**Task details:** The records should be repeated word for word, pictures excluded.

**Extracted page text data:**
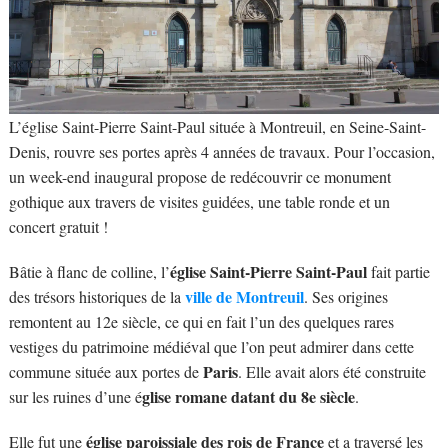
L’église Saint-Pierre Saint-Paul située à Montreuil, en Seine-Saint-
Denis, rouvre ses portes après 4 années de travaux. Pour l’occasion,
un week-end inaugural propose de redécouvrir ce monument
gothique aux travers de visites guidées, une table ronde et un
concert gratuit !
église Saint-Pierre Saint-Paul
Bâtie à flanc de colline, l’
fait partie
ville de Montreuil
des trésors historiques de la
. Ses origines
remontent au 12e siècle, ce qui en fait l’un des quelques rares
vestiges du patrimoine médiéval que l’on peut admirer dans cette
Paris
commune située aux portes de
. Elle avait alors été construite
glise romane datant du 8e siècle
sur les ruines d’une é
.
église paroissiale des rois de France
Elle fut une
et a traversé les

**Response for this exercise:**
L’église Saint-Pierre Saint-Paul située à Montreuil, en Seine-Saint-
Denis, rouvre ses portes après 4 années de travaux. Pour l’occasion,
un week-end inaugural propose de redécouvrir ce monument
gothique aux travers de visites guidées, une table ronde et un
concert gratuit !
église Saint-Pierre Saint-Paul
Bâtie à flanc de colline, l’
fait partie
ville de Montreuil
des trésors historiques de la
. Ses origines
remontent au 12e siècle, ce qui en fait l’un des quelques rares
vestiges du patrimoine médiéval que l’on peut admirer dans cette
Paris
commune située aux portes de
. Elle avait alors été construite
glise romane datant du 8e siècle
sur les ruines d’une é
.
église paroissiale des rois de France
Elle fut une
et a traversé les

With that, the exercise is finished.